◆ ACTION ITEM
Reproduce exactly, and nothing but, the lines between the one with "ring tip: (1140, 1051)" and the end of the entries, both ends included.

** Opening THE INPUT block **

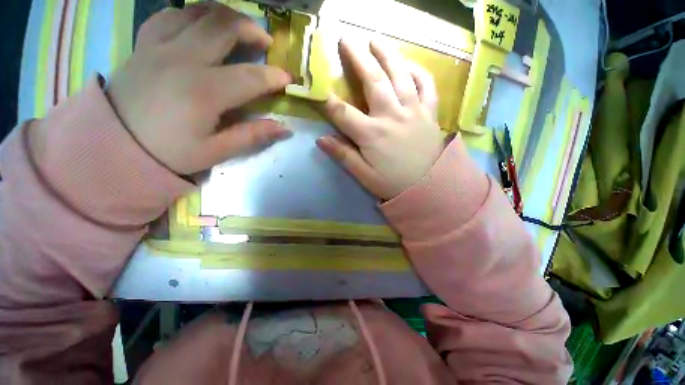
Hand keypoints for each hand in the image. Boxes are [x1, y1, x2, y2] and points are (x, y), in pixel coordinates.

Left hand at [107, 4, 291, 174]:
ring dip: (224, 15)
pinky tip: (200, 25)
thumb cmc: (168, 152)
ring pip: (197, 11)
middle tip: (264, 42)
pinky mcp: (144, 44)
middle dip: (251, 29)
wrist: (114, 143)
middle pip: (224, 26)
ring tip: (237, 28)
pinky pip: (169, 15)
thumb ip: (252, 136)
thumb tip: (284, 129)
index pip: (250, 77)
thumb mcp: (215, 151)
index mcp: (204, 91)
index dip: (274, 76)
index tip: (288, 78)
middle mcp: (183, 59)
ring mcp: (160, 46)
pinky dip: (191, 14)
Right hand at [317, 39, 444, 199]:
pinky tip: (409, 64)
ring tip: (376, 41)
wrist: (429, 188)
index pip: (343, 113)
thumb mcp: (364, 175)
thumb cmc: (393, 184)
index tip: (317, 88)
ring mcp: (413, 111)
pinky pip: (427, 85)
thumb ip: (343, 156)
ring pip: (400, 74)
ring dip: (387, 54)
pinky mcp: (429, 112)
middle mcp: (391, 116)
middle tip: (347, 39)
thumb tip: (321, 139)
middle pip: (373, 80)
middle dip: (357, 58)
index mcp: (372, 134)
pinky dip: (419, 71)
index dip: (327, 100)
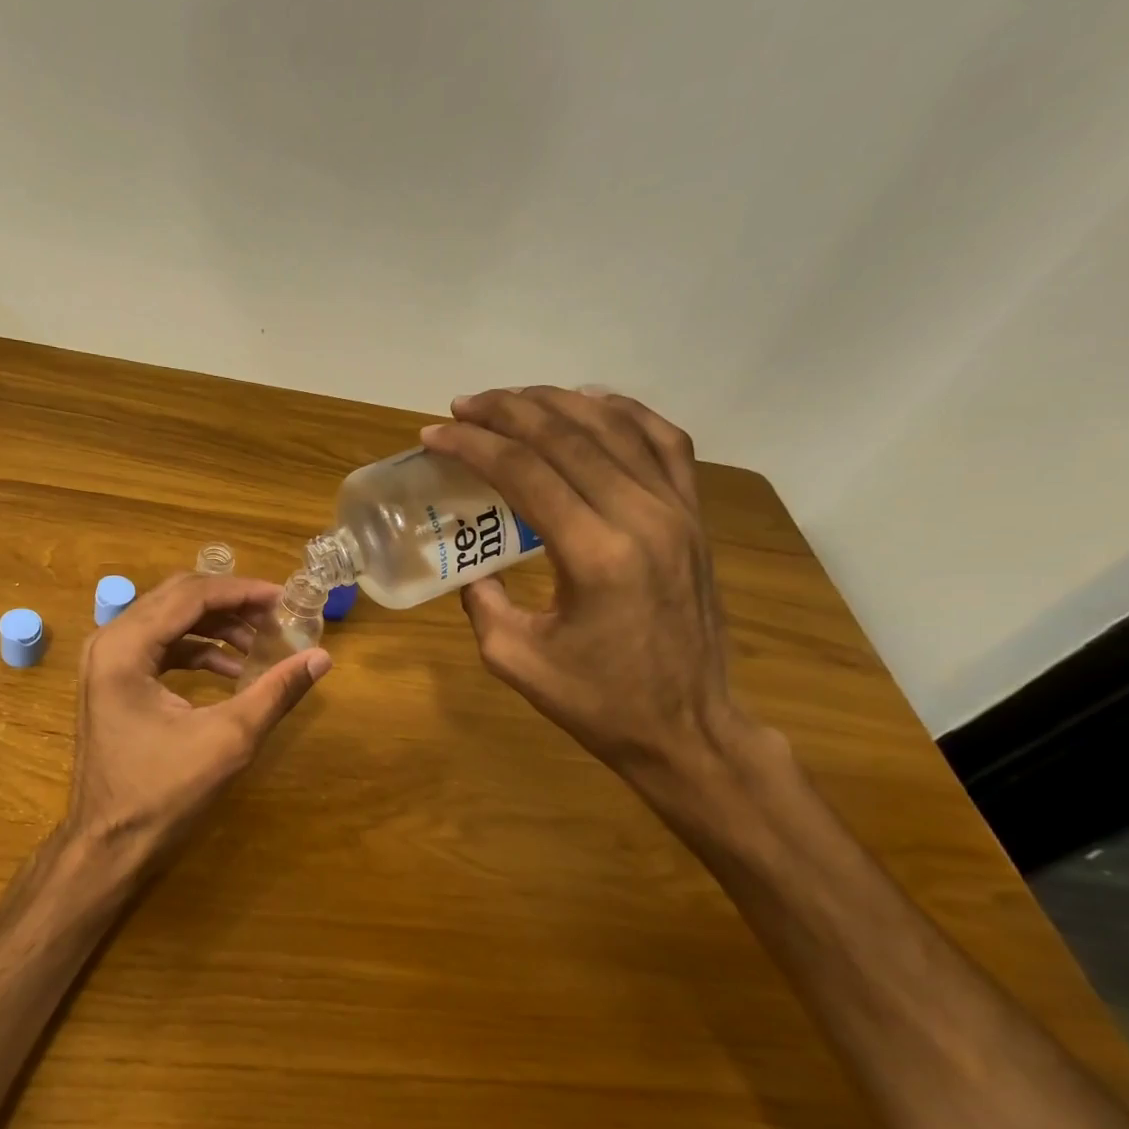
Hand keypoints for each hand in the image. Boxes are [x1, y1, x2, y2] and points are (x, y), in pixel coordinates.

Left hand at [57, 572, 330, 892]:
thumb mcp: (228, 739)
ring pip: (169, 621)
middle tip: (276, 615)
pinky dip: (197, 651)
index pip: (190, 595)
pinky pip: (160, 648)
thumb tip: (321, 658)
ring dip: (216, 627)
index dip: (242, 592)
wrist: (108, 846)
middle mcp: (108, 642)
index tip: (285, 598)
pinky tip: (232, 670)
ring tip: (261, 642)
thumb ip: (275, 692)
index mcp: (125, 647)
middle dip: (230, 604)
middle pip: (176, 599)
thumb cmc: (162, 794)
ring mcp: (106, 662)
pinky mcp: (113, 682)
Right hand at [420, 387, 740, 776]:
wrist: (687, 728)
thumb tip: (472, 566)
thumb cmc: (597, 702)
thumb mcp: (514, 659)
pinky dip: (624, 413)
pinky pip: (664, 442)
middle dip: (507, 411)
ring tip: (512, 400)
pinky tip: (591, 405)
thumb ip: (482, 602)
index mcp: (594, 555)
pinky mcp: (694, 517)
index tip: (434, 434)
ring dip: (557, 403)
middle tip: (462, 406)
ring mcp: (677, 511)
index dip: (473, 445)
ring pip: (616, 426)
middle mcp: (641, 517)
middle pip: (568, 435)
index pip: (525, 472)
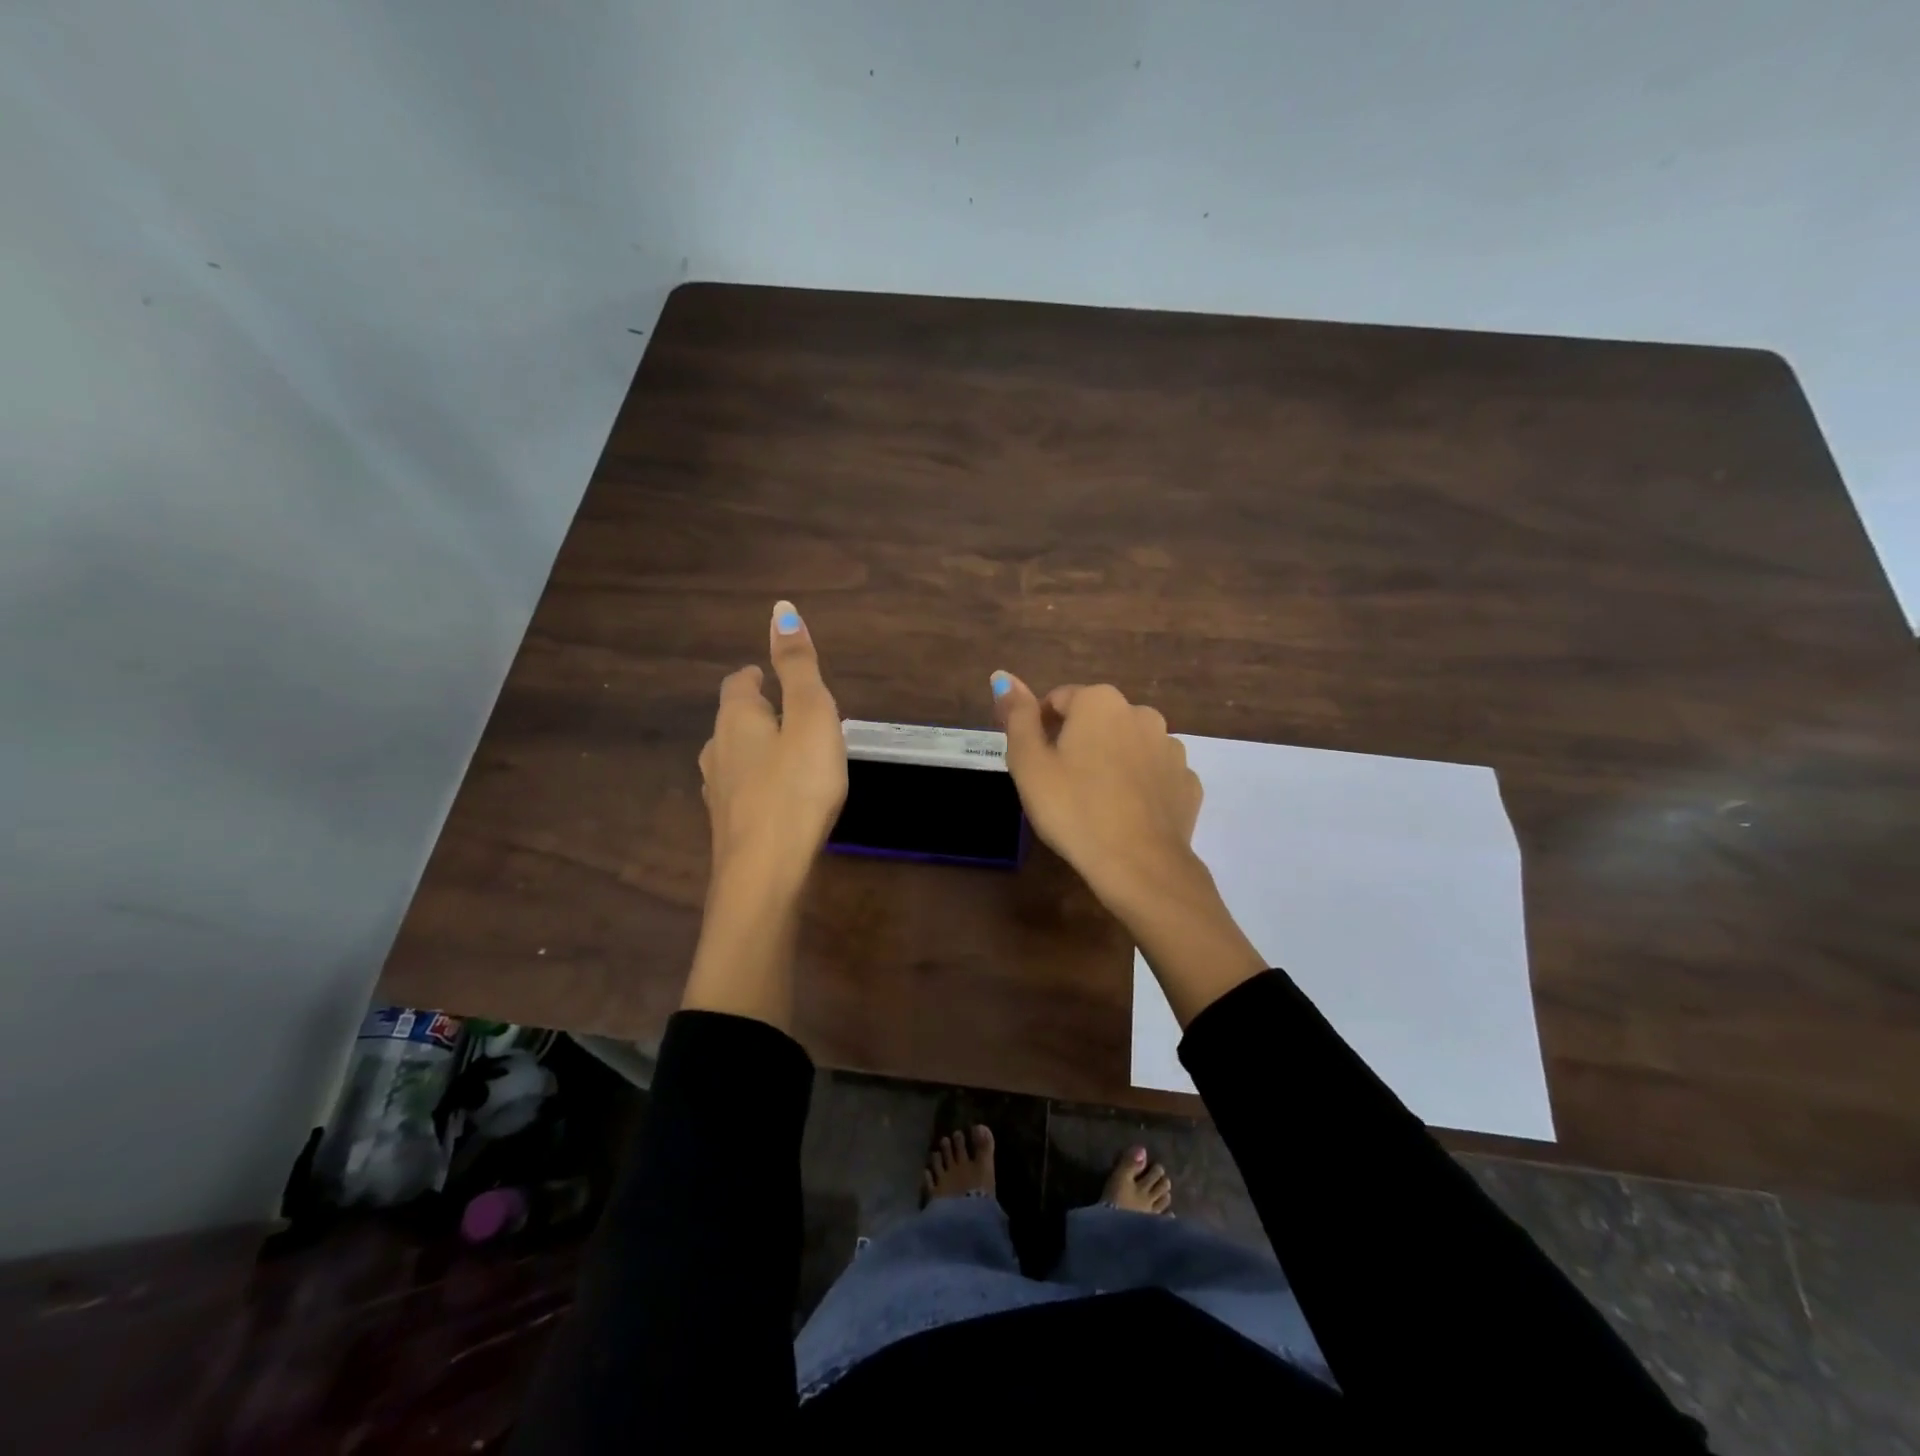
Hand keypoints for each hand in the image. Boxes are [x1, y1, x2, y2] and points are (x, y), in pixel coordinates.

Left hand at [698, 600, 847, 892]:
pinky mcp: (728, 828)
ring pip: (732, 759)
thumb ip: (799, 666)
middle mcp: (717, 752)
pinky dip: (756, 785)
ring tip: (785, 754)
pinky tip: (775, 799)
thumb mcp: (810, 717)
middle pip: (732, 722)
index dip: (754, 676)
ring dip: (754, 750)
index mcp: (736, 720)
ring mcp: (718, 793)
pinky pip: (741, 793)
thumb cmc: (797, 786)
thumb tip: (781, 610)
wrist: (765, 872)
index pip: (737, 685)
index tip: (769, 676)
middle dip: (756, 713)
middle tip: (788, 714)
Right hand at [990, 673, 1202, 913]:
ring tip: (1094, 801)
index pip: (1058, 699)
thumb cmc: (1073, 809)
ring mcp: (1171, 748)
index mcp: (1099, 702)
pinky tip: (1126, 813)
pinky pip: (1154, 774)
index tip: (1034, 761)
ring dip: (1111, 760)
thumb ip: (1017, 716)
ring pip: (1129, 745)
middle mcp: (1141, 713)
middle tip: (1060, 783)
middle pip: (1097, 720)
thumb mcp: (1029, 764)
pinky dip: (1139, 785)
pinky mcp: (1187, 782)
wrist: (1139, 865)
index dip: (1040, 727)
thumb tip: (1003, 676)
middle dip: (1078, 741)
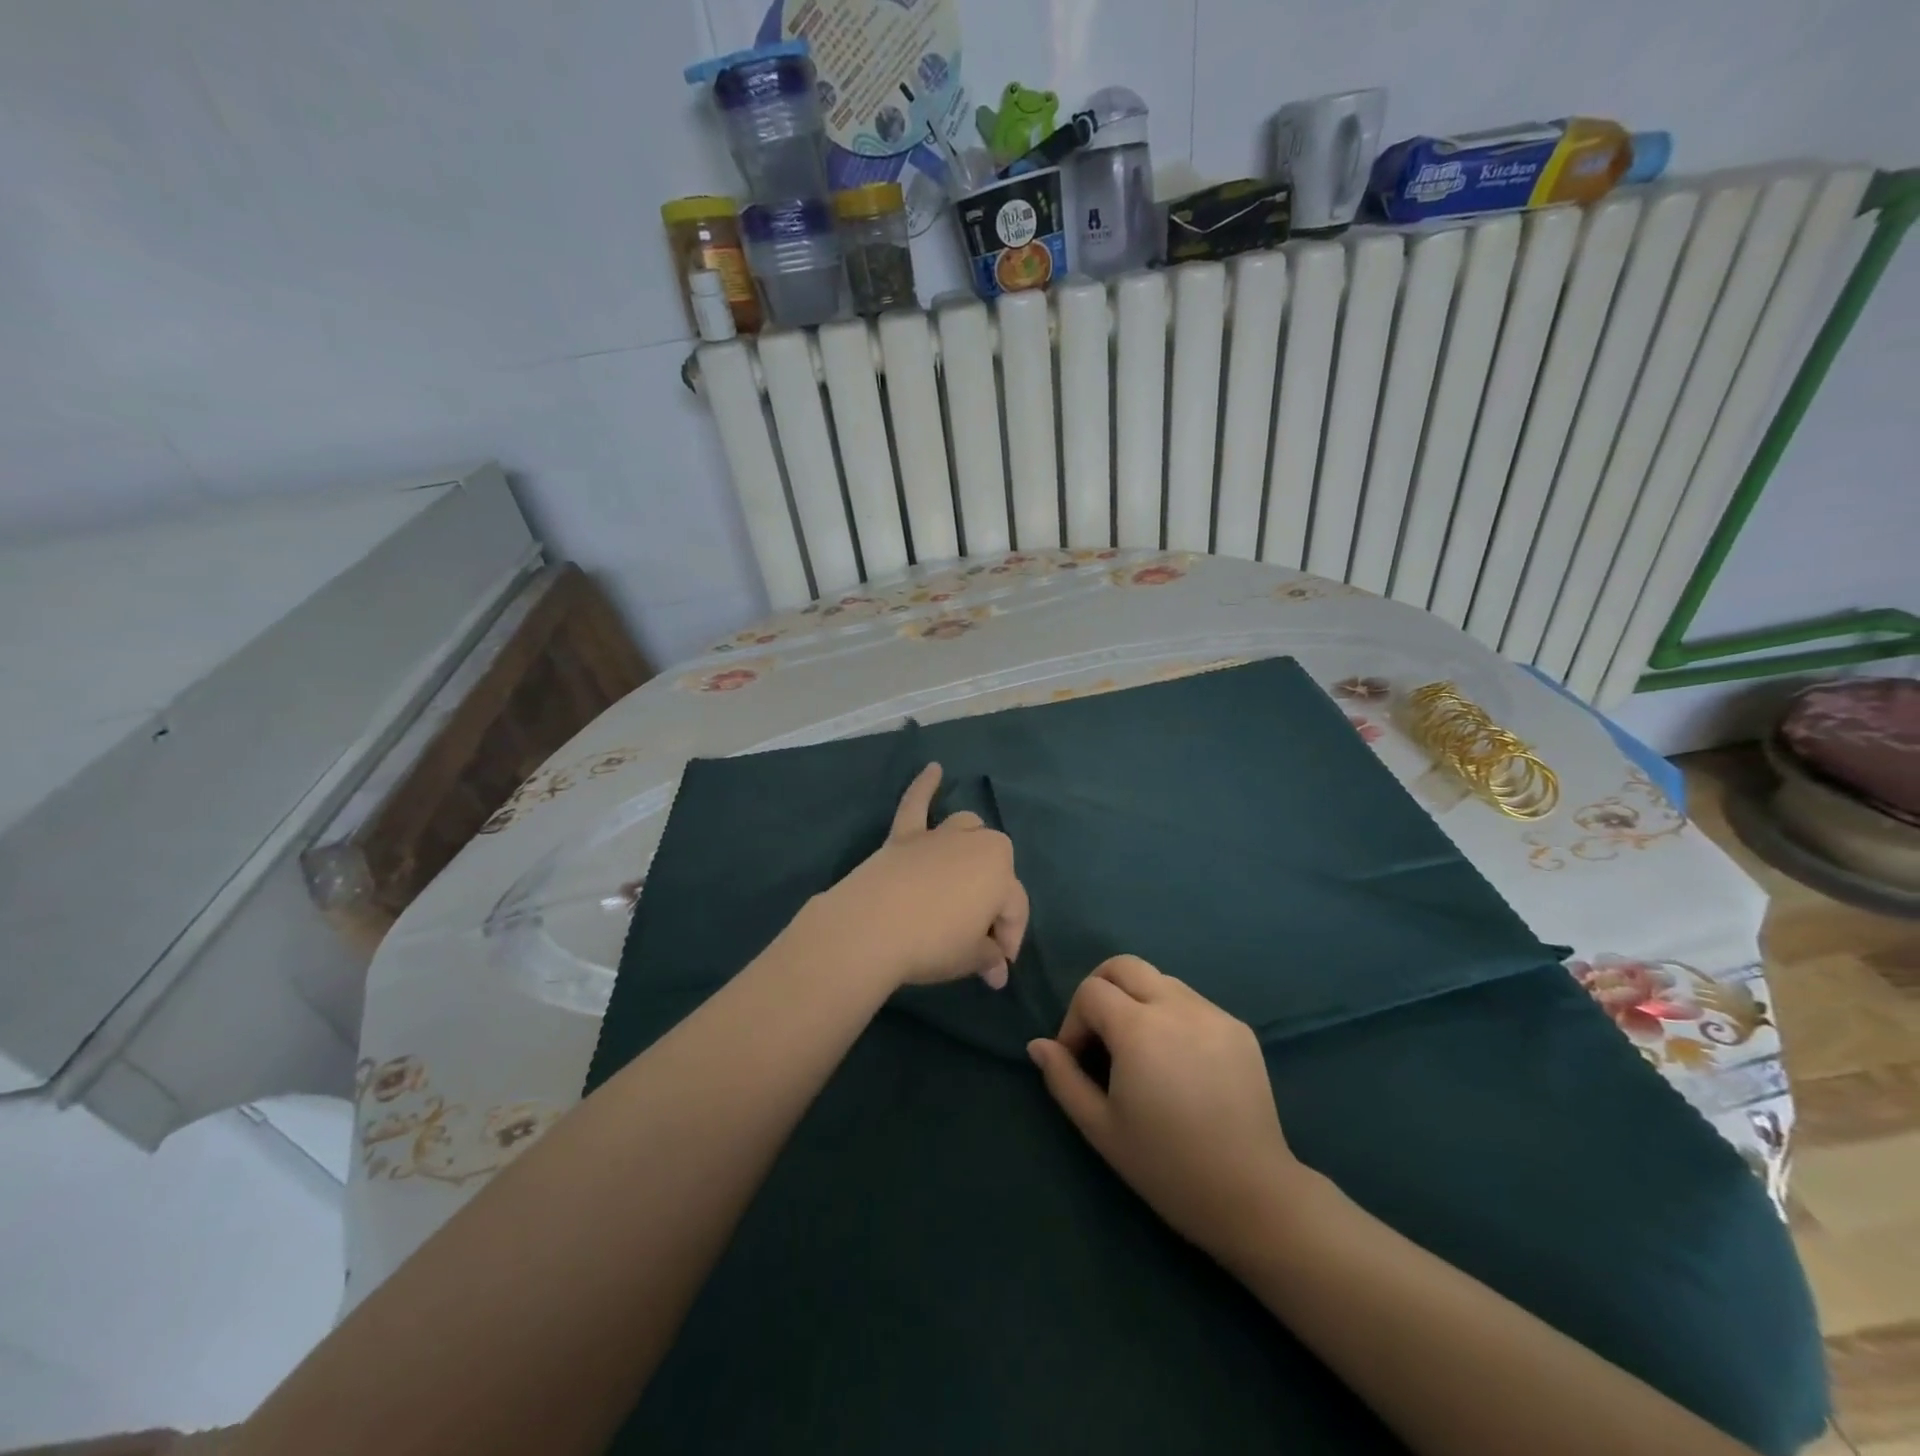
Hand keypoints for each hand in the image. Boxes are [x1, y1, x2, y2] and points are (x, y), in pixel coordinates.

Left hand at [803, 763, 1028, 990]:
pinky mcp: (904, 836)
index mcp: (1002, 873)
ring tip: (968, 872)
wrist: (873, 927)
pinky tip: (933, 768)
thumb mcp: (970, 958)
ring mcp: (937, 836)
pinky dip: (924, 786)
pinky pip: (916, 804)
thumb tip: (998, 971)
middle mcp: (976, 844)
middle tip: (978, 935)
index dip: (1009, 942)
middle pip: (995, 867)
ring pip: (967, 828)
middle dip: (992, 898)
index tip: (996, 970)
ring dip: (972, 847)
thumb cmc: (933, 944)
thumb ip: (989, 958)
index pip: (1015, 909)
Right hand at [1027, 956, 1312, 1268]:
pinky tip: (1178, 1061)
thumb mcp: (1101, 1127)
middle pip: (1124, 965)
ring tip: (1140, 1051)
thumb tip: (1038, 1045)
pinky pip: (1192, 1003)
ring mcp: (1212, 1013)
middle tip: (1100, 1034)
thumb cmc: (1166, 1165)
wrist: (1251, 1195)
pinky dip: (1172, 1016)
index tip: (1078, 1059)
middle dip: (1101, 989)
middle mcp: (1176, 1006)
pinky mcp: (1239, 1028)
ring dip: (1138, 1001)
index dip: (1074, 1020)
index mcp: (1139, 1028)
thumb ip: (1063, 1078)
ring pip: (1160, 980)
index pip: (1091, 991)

** Closing THE INPUT block **

◆ YOUR SOLUTION
ring tip: (1140, 1051)
thumb tip: (1038, 1045)
pinky pip: (1192, 1003)
ring mcp: (1212, 1013)
middle tip: (1100, 1034)
thumb cmc: (1166, 1165)
wrist: (1251, 1195)
pinky dip: (1172, 1016)
index tip: (1078, 1059)
middle dip: (1101, 989)
middle mcp: (1176, 1006)
pinky mcp: (1239, 1028)
ring dip: (1138, 1001)
index dip: (1074, 1020)
index mcp: (1139, 1028)
thumb ip: (1063, 1078)
ring pip: (1160, 980)
index pip: (1091, 991)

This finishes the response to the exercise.